Die SPD-Fraktion hat mich wissen lassen, dass sie darum bittet, über diesen Antrag sofort abstimmen zu lassen. - Ich sehe keine andere Meinung dazu im Hause. Dann werde ich das jetzt also machen.
Meine sehr verehrten Damen und Herren, wer also dem Antrag der Fraktion der SPD, Herrn Umweltminister Sander zu entlassen, zustimmen möchte, den bitte ich um ein Handzeichen. - Ich bitte um die Gegenprobe. - Stimmenthaltungen? - Dieser Antrag ist abgelehnt.
Tagesordnungspunkt 33: Erste Beratung: Mit Sofortprogramm Chancen des Biobooms für Niedersachsen nutzen - Antrag der Fraktion Bündnis 90/Die Grünen Drs. 15/3707
Tagesordnungspunkt 34: Erste Beratung: Sofort Handeln: Marktchancen des Ökolandbaus für Niedersachsen nutzen! - Antrag der Fraktion der SPD - Drs. 15/3713
Wenn Sie die Gespräche einstellen könnten, könnten wir auch in der Arbeit fortfahren. Sonst behindern wir uns nur selbst.
Herr Präsident! Meine Damen und Herren! Ziel unseres Antrages ist ein Sofortprogramm, das auf den Bioboom reagiert.
Bitte fahren Sie fort, Herr Kollege. - Aber diejenigen Kolleginnen und Kollegen, die sich unterhalten möchten, wofür ich durchaus Verständnis habe, bitte ich, aus dem Saal zu gehen, damit wir hier weiterarbeiten können. - Bitte schön!
Wir möchten, dass die niedersächsische Land- und Lebensmittelwirtschaft dabei unterstützt wird, von der dynamischen Marktentwicklung, die wir gegenwärtig haben, zu profitieren.

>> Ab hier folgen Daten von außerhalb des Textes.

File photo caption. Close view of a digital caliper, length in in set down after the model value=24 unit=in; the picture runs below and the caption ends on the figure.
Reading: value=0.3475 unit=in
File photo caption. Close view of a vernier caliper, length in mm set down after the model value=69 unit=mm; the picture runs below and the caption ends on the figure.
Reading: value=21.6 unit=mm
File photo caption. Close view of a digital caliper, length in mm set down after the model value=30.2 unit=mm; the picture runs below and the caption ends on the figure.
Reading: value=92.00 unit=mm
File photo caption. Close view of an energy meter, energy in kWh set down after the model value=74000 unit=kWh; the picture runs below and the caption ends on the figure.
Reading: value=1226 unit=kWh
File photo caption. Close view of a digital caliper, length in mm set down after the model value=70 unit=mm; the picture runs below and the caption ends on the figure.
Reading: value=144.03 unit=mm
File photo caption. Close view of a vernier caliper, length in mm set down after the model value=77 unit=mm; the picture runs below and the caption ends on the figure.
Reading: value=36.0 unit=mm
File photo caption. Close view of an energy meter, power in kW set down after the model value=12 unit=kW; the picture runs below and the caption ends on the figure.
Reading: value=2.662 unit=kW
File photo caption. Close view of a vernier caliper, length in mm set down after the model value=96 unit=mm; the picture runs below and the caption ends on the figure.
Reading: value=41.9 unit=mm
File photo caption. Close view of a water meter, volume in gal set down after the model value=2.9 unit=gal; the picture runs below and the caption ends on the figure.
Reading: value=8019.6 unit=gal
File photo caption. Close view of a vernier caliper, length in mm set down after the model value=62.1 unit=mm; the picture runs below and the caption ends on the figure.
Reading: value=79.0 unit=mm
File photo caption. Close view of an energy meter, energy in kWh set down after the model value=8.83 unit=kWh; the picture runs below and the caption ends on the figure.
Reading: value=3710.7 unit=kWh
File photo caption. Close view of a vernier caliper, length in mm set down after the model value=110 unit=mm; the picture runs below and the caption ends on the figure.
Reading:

Wir möchten, dass die Erzeuger in Niedersachsen in die Lage versetzt werden, mit den Verbraucherwünschen Schritt zu halten. Zusammengefasst kann man sagen: Wir möchten, dass das Agrarland Nummer eins auch bei der Ökolandwirtschaft die Nummer eins wird und endlich die rote Laterne in Deutschland abgibt.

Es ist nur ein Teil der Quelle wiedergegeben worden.